Compulsory licenses are public health safeguards, included in international agreements and national laws, that allow patent protection to be suspended on specific medicines, and authorise the use of generic drugs in order to protect access to medicines and public health. In 2003, Malaysia became the first country to issue a compulsory licence on an HIV drug, following the adoption of the Doha Declaration on TRIPS and Public Health by the 2001 Ministerial Conference of the World Trade Organization (WTO). Since then, compulsory licenses have been used successfully for HIV antiretrovirals in several countries resulting in significant health budget savings. Several international organisations such as the WHO, and more recently the UN High Level Panel on Access to Medicines, encourage governments to use such safeguards more routinely.
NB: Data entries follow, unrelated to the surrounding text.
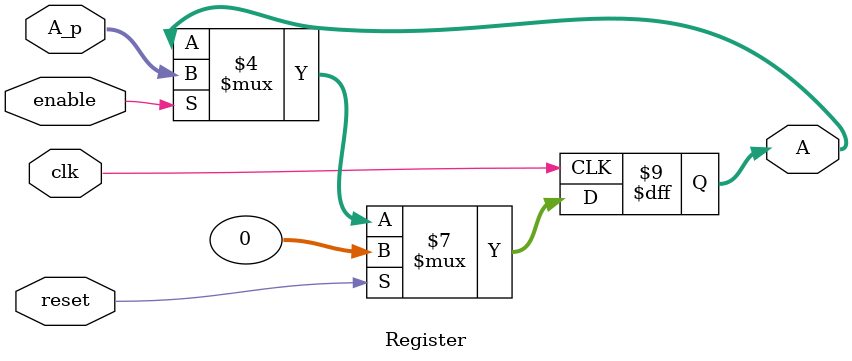
<source format=sv>
module Register(
  input clk,reset,enable,
  input [31:0] A_p,
  output reg [31:0] A);
  
  always @(posedge clk)
    begin
      if(reset) begin
        A <= 32'h0;
      end
      else begin
        if(enable)
          A <= A_p;
        else
          A <= A;
      end
    end
  
  initial
    begin
      A = 32'h0;
    end
  
endmodule
</source>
“We applaud the government for taking this step. While seen as a bold move, it is well within the country’s right to issue this compulsory license, and ensure that people in need of treatment can receive the optimal drugs without crippling the health budget through unrealistic and unreasonable pricing. Public health must come before profits,” says Edward Low, MTAAG+’s director.
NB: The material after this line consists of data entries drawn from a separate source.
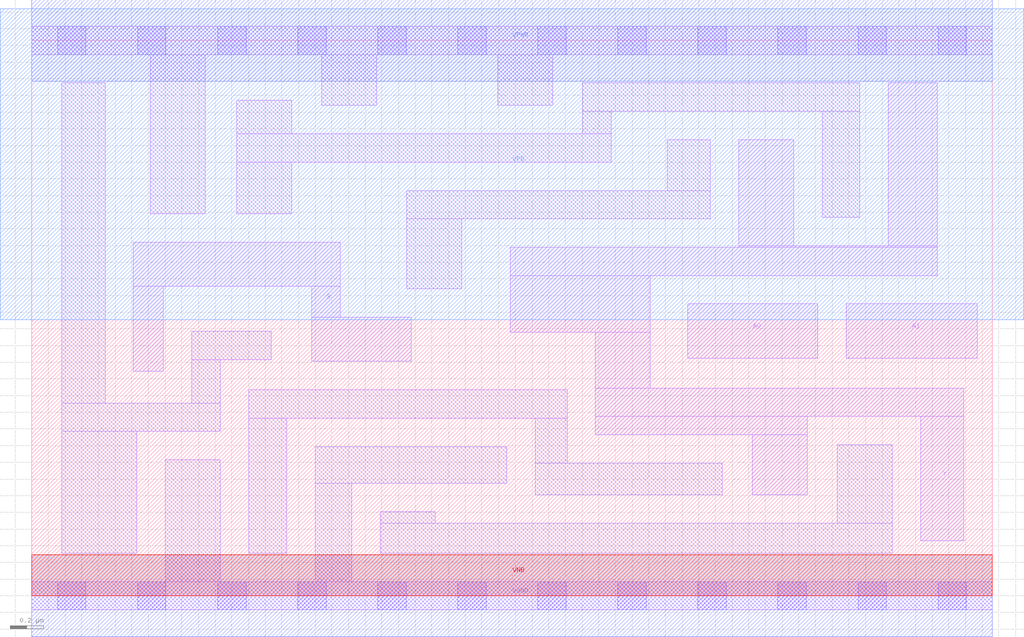
<source format=lef>
# Copyright 2020 The SkyWater PDK Authors
#
# Licensed under the Apache License, Version 2.0 (the "License");
# you may not use this file except in compliance with the License.
# You may obtain a copy of the License at
#
#     https://www.apache.org/licenses/LICENSE-2.0
#
# Unless required by applicable law or agreed to in writing, software
# distributed under the License is distributed on an "AS IS" BASIS,
# WITHOUT WARRANTIES OR CONDITIONS OF ANY KIND, either express or implied.
# See the License for the specific language governing permissions and
# limitations under the License.
#
# SPDX-License-Identifier: Apache-2.0

VERSION 5.7 ;
  NOWIREEXTENSIONATPIN ON ;
  DIVIDERCHAR "/" ;
  BUSBITCHARS "[]" ;
MACRO sky130_fd_sc_lp__mux2i_2
  CLASS CORE ;
  FOREIGN sky130_fd_sc_lp__mux2i_2 ;
  ORIGIN  0.000000  0.000000 ;
  SIZE  5.760000 BY  3.330000 ;
  SYMMETRY X Y R90 ;
  SITE unit ;
  PIN A0
    ANTENNAGATEAREA  0.630000 ;
    DIRECTION INPUT ;
    USE SIGNAL ;
    PORT
      LAYER li1 ;
        RECT 3.935000 1.425000 4.715000 1.750000 ;
    END
  END A0
  PIN A1
    ANTENNAGATEAREA  0.630000 ;
    DIRECTION INPUT ;
    USE SIGNAL ;
    PORT
      LAYER li1 ;
        RECT 4.885000 1.425000 5.670000 1.750000 ;
    END
  END A1
  PIN S
    ANTENNAGATEAREA  0.945000 ;
    DIRECTION INPUT ;
    USE SIGNAL ;
    PORT
      LAYER li1 ;
        RECT 0.610000 1.345000 0.790000 1.855000 ;
        RECT 0.610000 1.855000 1.850000 2.120000 ;
        RECT 1.680000 1.405000 2.275000 1.670000 ;
        RECT 1.680000 1.670000 1.850000 1.855000 ;
    END
  END S
  PIN Y
    ANTENNADIFFAREA  1.785000 ;
    DIRECTION OUTPUT ;
    USE SIGNAL ;
    PORT
      LAYER li1 ;
        RECT 2.870000 1.580000 3.710000 1.920000 ;
        RECT 2.870000 1.920000 5.430000 2.090000 ;
        RECT 3.380000 0.965000 4.650000 1.075000 ;
        RECT 3.380000 1.075000 5.590000 1.245000 ;
        RECT 3.380000 1.245000 3.710000 1.580000 ;
        RECT 4.240000 2.090000 5.430000 2.100000 ;
        RECT 4.240000 2.100000 4.570000 2.735000 ;
        RECT 4.320000 0.605000 4.650000 0.965000 ;
        RECT 5.135000 2.100000 5.430000 3.075000 ;
        RECT 5.330000 0.330000 5.590000 1.075000 ;
    END
  END Y
  PIN VGND
    DIRECTION INOUT ;
    USE GROUND ;
    PORT
      LAYER met1 ;
        RECT 0.000000 -0.245000 5.760000 0.245000 ;
    END
  END VGND
  PIN VNB
    DIRECTION INOUT ;
    USE GROUND ;
    PORT
      LAYER pwell ;
        RECT 0.000000 0.000000 5.760000 0.245000 ;
    END
  END VNB
  PIN VPB
    DIRECTION INOUT ;
    USE POWER ;
    PORT
      LAYER nwell ;
        RECT -0.190000 1.655000 5.950000 3.520000 ;
    END
  END VPB
  PIN VPWR
    DIRECTION INOUT ;
    USE POWER ;
    PORT
      LAYER met1 ;
        RECT 0.000000 3.085000 5.760000 3.575000 ;
    END
  END VPWR
  OBS
    LAYER li1 ;
      RECT 0.000000 -0.085000 5.760000 0.085000 ;
      RECT 0.000000  3.245000 5.760000 3.415000 ;
      RECT 0.180000  0.255000 0.630000 0.985000 ;
      RECT 0.180000  0.985000 1.130000 1.155000 ;
      RECT 0.180000  1.155000 0.440000 3.075000 ;
      RECT 0.710000  2.290000 1.040000 3.245000 ;
      RECT 0.800000  0.085000 1.130000 0.815000 ;
      RECT 0.960000  1.155000 1.130000 1.415000 ;
      RECT 0.960000  1.415000 1.435000 1.585000 ;
      RECT 1.230000  2.290000 1.560000 2.600000 ;
      RECT 1.230000  2.600000 3.475000 2.770000 ;
      RECT 1.230000  2.770000 1.560000 2.970000 ;
      RECT 1.300000  0.255000 1.530000 1.065000 ;
      RECT 1.300000  1.065000 3.210000 1.235000 ;
      RECT 1.700000  0.085000 1.920000 0.675000 ;
      RECT 1.700000  0.675000 2.850000 0.895000 ;
      RECT 1.740000  2.940000 2.070000 3.245000 ;
      RECT 2.090000  0.255000 5.160000 0.435000 ;
      RECT 2.090000  0.435000 2.420000 0.505000 ;
      RECT 2.250000  1.840000 2.580000 2.260000 ;
      RECT 2.250000  2.260000 4.070000 2.430000 ;
      RECT 2.795000  2.940000 3.125000 3.245000 ;
      RECT 3.020000  0.605000 4.140000 0.795000 ;
      RECT 3.020000  0.795000 3.210000 1.065000 ;
      RECT 3.305000  2.770000 3.475000 2.905000 ;
      RECT 3.305000  2.905000 4.965000 3.075000 ;
      RECT 3.810000  2.430000 4.070000 2.735000 ;
      RECT 4.740000  2.270000 4.965000 2.905000 ;
      RECT 4.830000  0.435000 5.160000 0.905000 ;
    LAYER mcon ;
      RECT 0.155000 -0.085000 0.325000 0.085000 ;
      RECT 0.155000  3.245000 0.325000 3.415000 ;
      RECT 0.635000 -0.085000 0.805000 0.085000 ;
      RECT 0.635000  3.245000 0.805000 3.415000 ;
      RECT 1.115000 -0.085000 1.285000 0.085000 ;
      RECT 1.115000  3.245000 1.285000 3.415000 ;
      RECT 1.595000 -0.085000 1.765000 0.085000 ;
      RECT 1.595000  3.245000 1.765000 3.415000 ;
      RECT 2.075000 -0.085000 2.245000 0.085000 ;
      RECT 2.075000  3.245000 2.245000 3.415000 ;
      RECT 2.555000 -0.085000 2.725000 0.085000 ;
      RECT 2.555000  3.245000 2.725000 3.415000 ;
      RECT 3.035000 -0.085000 3.205000 0.085000 ;
      RECT 3.035000  3.245000 3.205000 3.415000 ;
      RECT 3.515000 -0.085000 3.685000 0.085000 ;
      RECT 3.515000  3.245000 3.685000 3.415000 ;
      RECT 3.995000 -0.085000 4.165000 0.085000 ;
      RECT 3.995000  3.245000 4.165000 3.415000 ;
      RECT 4.475000 -0.085000 4.645000 0.085000 ;
      RECT 4.475000  3.245000 4.645000 3.415000 ;
      RECT 4.955000 -0.085000 5.125000 0.085000 ;
      RECT 4.955000  3.245000 5.125000 3.415000 ;
      RECT 5.435000 -0.085000 5.605000 0.085000 ;
      RECT 5.435000  3.245000 5.605000 3.415000 ;
  END
END sky130_fd_sc_lp__mux2i_2
END LIBRARY

</source>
In recent weeks, Gilead has been manoeuvring to block the decision. Its announcement on 24 August 2017 to expand its voluntary licence with selected Indian generic manufacturers to Malaysia is an example of this. The Malaysian government is right not to limit itself to Gilead’s offer and issue this compulsory license,” says Othoman Mellouk, Intellectual Property and Access to Medicines Lead at ITPC. “Generic versions of sofosbuvir are now available from some companies, such as Pharco in Egypt, between two and seven times less than the price charged by Gilead licensees. The compulsory license is the only way for Malaysia to introduce real and robust generic competition that is needed to achieve significant price reductions.”

The compulsory license is the only way for Malaysia to introduce real and robust generic competition that is needed to achieve significant price reductions.

Since the approval of the drug in 2013, sofosbuvir’s pricing and patents, and Gilead’s tactics to monopolize markets have been at the centre of several controversies worldwide. Partners of the ITPC-led campaign, Make Medicines Affordable, have filed patent challenges on the drug in Argentina, Brazil, Thailand, Ukraine, India, China and Egypt. During the closing ceremony of the International AIDS Conference held in Paris in July, Othoman Mellouk from ITPC denounced publicly Gilead’s anti-access behaviour.

With this bold and courageous step, Malaysia paves the way for other countries.

“Today, hepatitis C infection can be cured at a very cheap price, and the epidemic can be eradicated if treatment is affordable,” says Baptiste. “With this bold and courageous step, Malaysia paves the way for other countries, where patents block access, to also use compulsory licences to ensure that all those in need have access to lifesaving treatment. Treatment activists worldwide will support and work together with their governments to make this happen where it’s needed.”